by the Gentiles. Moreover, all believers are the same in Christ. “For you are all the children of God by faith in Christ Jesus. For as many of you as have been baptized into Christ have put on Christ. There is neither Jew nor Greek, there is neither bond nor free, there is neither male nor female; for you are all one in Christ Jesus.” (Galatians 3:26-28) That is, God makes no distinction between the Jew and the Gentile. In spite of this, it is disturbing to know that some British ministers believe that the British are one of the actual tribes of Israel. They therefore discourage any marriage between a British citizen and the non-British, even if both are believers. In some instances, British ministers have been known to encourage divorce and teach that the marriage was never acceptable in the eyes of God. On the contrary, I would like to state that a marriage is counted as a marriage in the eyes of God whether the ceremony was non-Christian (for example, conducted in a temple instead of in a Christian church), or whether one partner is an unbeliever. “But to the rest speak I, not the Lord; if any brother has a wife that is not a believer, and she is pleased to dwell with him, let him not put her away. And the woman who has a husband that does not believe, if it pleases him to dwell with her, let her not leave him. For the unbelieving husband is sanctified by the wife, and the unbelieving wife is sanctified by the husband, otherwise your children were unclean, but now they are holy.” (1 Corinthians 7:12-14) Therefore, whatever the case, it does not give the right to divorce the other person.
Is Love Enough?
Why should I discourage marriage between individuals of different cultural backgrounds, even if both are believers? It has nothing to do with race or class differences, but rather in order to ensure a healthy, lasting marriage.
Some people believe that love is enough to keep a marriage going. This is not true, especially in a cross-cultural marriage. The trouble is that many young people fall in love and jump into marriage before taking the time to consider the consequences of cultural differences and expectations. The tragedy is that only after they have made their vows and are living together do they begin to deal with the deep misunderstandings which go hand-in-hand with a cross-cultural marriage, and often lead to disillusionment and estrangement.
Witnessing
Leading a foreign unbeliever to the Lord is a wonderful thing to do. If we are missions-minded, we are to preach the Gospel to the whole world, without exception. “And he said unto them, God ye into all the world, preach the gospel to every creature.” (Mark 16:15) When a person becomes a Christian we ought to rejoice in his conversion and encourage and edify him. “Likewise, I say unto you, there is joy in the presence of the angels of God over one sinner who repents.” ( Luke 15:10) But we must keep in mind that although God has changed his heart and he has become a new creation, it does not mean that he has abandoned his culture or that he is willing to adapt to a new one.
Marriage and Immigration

==

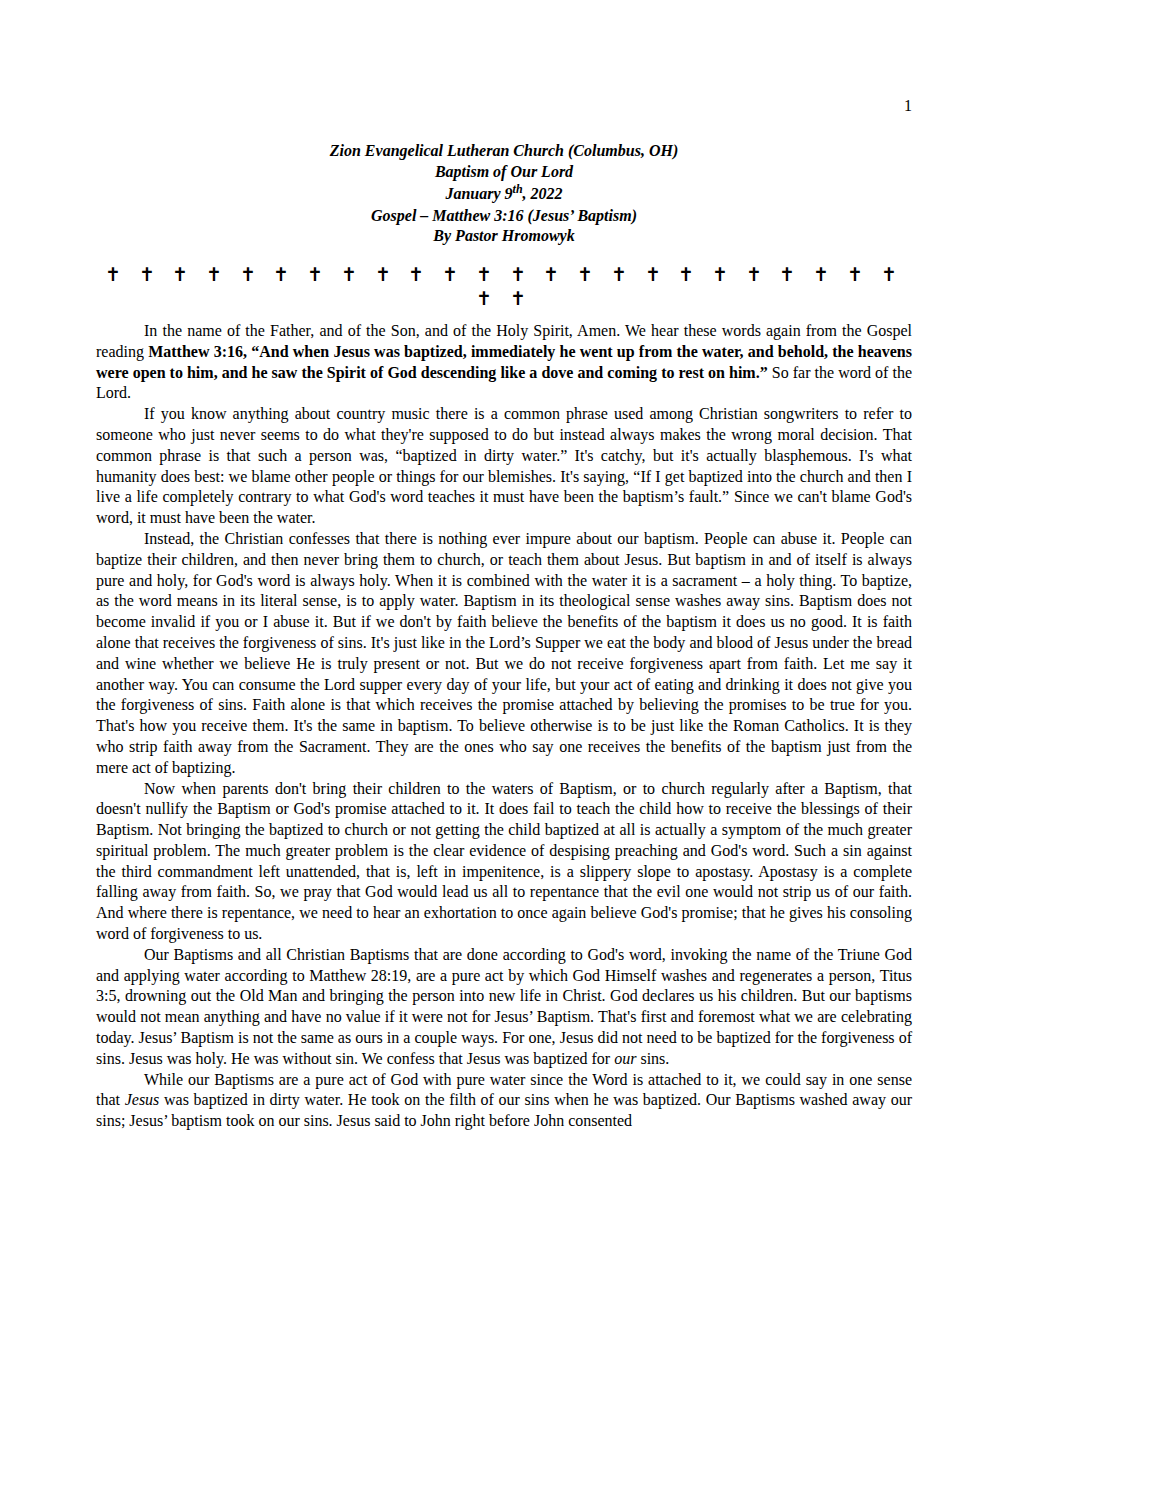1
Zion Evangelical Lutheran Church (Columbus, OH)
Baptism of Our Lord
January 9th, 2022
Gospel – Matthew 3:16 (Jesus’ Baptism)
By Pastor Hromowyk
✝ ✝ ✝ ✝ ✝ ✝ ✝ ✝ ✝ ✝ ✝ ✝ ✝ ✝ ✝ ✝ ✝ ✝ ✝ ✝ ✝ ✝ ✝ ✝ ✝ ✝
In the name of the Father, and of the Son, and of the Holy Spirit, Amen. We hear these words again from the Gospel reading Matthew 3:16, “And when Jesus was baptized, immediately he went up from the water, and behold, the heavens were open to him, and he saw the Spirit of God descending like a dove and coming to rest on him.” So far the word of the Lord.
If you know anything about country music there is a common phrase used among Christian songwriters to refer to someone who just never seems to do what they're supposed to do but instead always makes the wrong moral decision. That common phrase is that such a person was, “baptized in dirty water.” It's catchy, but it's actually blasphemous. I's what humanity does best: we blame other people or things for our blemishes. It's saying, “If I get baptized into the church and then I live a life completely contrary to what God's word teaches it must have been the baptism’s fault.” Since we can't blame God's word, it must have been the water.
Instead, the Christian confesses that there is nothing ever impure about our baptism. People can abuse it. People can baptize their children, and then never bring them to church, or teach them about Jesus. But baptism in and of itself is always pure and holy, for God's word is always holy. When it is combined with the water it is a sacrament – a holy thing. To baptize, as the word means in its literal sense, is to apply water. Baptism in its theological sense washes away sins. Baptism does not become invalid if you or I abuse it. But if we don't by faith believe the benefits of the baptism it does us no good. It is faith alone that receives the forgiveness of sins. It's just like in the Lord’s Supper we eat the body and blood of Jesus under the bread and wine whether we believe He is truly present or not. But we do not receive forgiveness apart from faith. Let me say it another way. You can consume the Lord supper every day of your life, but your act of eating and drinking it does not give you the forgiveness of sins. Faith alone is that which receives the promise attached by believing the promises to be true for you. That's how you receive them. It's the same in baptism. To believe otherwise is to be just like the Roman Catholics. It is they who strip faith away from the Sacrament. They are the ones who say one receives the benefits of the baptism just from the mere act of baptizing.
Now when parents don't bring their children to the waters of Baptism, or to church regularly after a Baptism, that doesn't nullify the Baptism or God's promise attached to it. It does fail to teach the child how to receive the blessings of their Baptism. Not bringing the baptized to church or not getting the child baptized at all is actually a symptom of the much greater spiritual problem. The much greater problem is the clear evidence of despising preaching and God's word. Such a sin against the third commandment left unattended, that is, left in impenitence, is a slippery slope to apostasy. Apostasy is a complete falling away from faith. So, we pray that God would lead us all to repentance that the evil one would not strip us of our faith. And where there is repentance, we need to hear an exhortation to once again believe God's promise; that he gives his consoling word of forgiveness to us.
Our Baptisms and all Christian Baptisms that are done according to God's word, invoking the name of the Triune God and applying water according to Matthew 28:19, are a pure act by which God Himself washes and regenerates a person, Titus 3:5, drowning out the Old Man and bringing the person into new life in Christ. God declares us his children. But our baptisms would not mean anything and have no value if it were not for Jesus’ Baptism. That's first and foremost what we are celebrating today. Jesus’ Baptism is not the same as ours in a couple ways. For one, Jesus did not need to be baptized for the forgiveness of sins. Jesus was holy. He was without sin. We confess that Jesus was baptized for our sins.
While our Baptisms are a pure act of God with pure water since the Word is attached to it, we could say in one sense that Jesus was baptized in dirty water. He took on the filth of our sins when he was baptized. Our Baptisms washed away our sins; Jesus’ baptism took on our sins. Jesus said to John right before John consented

...

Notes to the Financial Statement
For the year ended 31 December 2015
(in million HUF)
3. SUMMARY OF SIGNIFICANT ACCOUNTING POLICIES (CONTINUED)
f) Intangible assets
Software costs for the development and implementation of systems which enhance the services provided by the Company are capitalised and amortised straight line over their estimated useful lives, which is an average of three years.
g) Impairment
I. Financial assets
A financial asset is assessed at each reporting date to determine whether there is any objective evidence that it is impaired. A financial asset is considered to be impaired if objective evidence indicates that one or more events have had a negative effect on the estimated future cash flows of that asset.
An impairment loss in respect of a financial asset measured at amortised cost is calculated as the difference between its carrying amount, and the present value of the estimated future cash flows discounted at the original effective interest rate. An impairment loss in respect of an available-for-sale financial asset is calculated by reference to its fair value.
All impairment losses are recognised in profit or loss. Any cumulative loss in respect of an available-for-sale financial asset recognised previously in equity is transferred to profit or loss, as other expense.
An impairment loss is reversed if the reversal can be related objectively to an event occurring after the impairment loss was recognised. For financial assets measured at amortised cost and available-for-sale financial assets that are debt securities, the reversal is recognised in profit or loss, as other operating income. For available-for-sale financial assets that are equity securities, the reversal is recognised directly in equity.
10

• **TASK STATEMENT**: I'd like the lines above from the one with "by the Gentiles." up to and including the one with "Why should I" copied exactly, with no other lines.

• **RESULT BELOW**:
by the Gentiles. Moreover, all believers are the same in Christ. “For you are all the children of God by faith in Christ Jesus. For as many of you as have been baptized into Christ have put on Christ. There is neither Jew nor Greek, there is neither bond nor free, there is neither male nor female; for you are all one in Christ Jesus.” (Galatians 3:26-28) That is, God makes no distinction between the Jew and the Gentile. In spite of this, it is disturbing to know that some British ministers believe that the British are one of the actual tribes of Israel. They therefore discourage any marriage between a British citizen and the non-British, even if both are believers. In some instances, British ministers have been known to encourage divorce and teach that the marriage was never acceptable in the eyes of God. On the contrary, I would like to state that a marriage is counted as a marriage in the eyes of God whether the ceremony was non-Christian (for example, conducted in a temple instead of in a Christian church), or whether one partner is an unbeliever. “But to the rest speak I, not the Lord; if any brother has a wife that is not a believer, and she is pleased to dwell with him, let him not put her away. And the woman who has a husband that does not believe, if it pleases him to dwell with her, let her not leave him. For the unbelieving husband is sanctified by the wife, and the unbelieving wife is sanctified by the husband, otherwise your children were unclean, but now they are holy.” (1 Corinthians 7:12-14) Therefore, whatever the case, it does not give the right to divorce the other person.
Is Love Enough?
Why should I discourage marriage between individuals of different cultural backgrounds, even if both are believers? It has nothing to do with race or class differences, but rather in order to ensure a healthy, lasting marriage.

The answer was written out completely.